## How to complete this task
An exact repetition of every entry, with no images, is the required answer.

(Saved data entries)

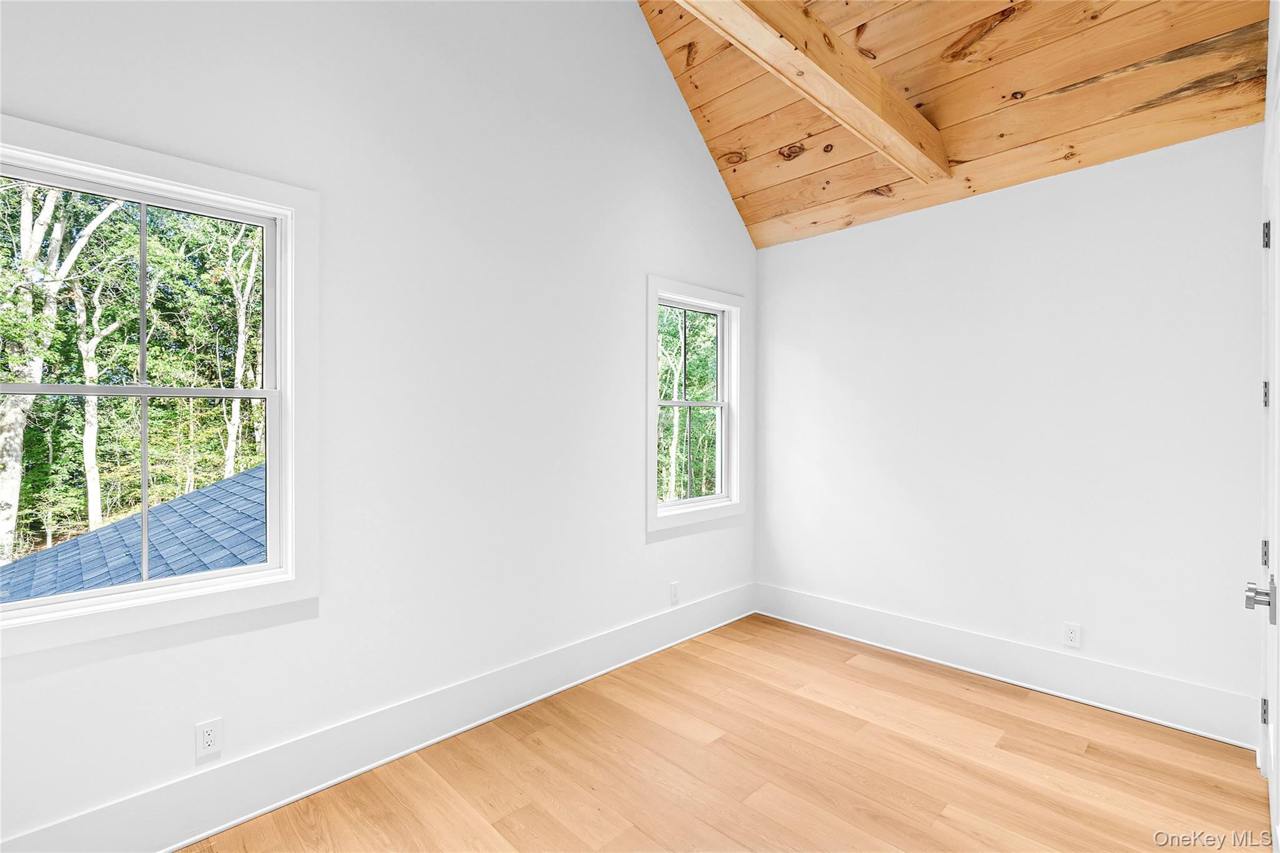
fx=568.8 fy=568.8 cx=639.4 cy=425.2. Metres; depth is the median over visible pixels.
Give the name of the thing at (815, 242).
right wall
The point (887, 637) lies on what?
baseboard
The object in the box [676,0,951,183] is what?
ceiling beam
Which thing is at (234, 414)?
tree
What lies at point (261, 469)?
roof
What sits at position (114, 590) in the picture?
large window
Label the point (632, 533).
left wall
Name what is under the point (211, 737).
wall socket
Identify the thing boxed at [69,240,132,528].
tree
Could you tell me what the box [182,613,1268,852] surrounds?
floor
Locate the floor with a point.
(855, 670)
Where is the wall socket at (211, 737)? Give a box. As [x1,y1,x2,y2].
[195,716,223,759]
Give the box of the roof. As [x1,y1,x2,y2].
[0,463,263,600]
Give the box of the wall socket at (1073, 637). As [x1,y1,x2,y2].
[1062,621,1081,648]
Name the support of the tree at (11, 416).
on the ground
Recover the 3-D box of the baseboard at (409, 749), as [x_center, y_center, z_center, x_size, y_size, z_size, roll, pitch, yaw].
[-0.683,1.263,2.637,4.164,0.197,0.019,0,0,-45]
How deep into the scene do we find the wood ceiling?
2.80 m
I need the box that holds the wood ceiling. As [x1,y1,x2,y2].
[631,0,1269,248]
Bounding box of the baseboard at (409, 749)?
[0,585,753,852]
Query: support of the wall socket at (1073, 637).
attached to the right wall at (815, 242)
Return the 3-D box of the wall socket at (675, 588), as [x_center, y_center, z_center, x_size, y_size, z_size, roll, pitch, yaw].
[0.221,1.049,3.553,0.076,0.124,0.010,0,0,-45]
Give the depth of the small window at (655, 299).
3.77 m
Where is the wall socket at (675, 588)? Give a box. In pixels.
[668,581,679,604]
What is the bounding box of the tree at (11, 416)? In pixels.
[0,175,121,564]
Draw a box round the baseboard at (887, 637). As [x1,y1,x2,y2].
[753,583,1258,750]
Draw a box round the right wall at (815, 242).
[754,121,1267,736]
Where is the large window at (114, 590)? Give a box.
[0,113,319,657]
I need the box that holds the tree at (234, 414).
[221,223,263,476]
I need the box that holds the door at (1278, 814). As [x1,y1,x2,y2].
[1248,85,1279,848]
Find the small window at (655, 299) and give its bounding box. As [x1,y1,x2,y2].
[645,276,745,531]
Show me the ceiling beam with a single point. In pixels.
(815, 68)
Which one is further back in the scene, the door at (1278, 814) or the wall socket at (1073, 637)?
the wall socket at (1073, 637)
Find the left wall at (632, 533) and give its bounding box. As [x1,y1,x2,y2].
[0,0,756,849]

## Answer
fx=568.8 fy=568.8 cx=639.4 cy=425.2. Metres; depth is the median over visible pixels.
Give the name of the thing at (815, 242).
right wall
The point (887, 637) lies on what?
baseboard
The object in the box [676,0,951,183] is what?
ceiling beam
Which thing is at (234, 414)?
tree
What lies at point (261, 469)?
roof
What sits at position (114, 590) in the picture?
large window
Label the point (632, 533).
left wall
Name what is under the point (211, 737).
wall socket
Identify the thing boxed at [69,240,132,528].
tree
Could you tell me what the box [182,613,1268,852] surrounds?
floor
Locate the floor with a point.
(855, 670)
Where is the wall socket at (211, 737)? Give a box. As [x1,y1,x2,y2].
[195,716,223,759]
Give the box of the roof. As [x1,y1,x2,y2].
[0,463,263,600]
Give the box of the wall socket at (1073, 637). As [x1,y1,x2,y2].
[1062,621,1081,648]
Name the support of the tree at (11, 416).
on the ground
Recover the 3-D box of the baseboard at (409, 749), as [x_center, y_center, z_center, x_size, y_size, z_size, roll, pitch, yaw].
[-0.683,1.263,2.637,4.164,0.197,0.019,0,0,-45]
How deep into the scene do we find the wood ceiling?
2.80 m
I need the box that holds the wood ceiling. As [x1,y1,x2,y2].
[631,0,1269,248]
Bounding box of the baseboard at (409, 749)?
[0,585,753,852]
Query: support of the wall socket at (1073, 637).
attached to the right wall at (815, 242)
Return the 3-D box of the wall socket at (675, 588), as [x_center, y_center, z_center, x_size, y_size, z_size, roll, pitch, yaw].
[0.221,1.049,3.553,0.076,0.124,0.010,0,0,-45]
Give the depth of the small window at (655, 299).
3.77 m
Where is the wall socket at (675, 588)? Give a box. In pixels.
[668,581,679,604]
What is the bounding box of the tree at (11, 416)? In pixels.
[0,175,121,564]
Draw a box round the baseboard at (887, 637). As [x1,y1,x2,y2].
[753,583,1258,750]
Draw a box round the right wall at (815, 242).
[754,121,1267,736]
Where is the large window at (114, 590)? Give a box.
[0,113,319,657]
I need the box that holds the tree at (234, 414).
[221,223,263,476]
I need the box that holds the door at (1278, 814). As [x1,y1,x2,y2].
[1248,85,1279,848]
Find the small window at (655, 299) and give its bounding box. As [x1,y1,x2,y2].
[645,276,745,531]
Show me the ceiling beam with a single point. In pixels.
(815, 68)
Which one is further back in the scene, the door at (1278, 814) or the wall socket at (1073, 637)?
the wall socket at (1073, 637)
Find the left wall at (632, 533) and give its bounding box. As [x1,y1,x2,y2].
[0,0,756,849]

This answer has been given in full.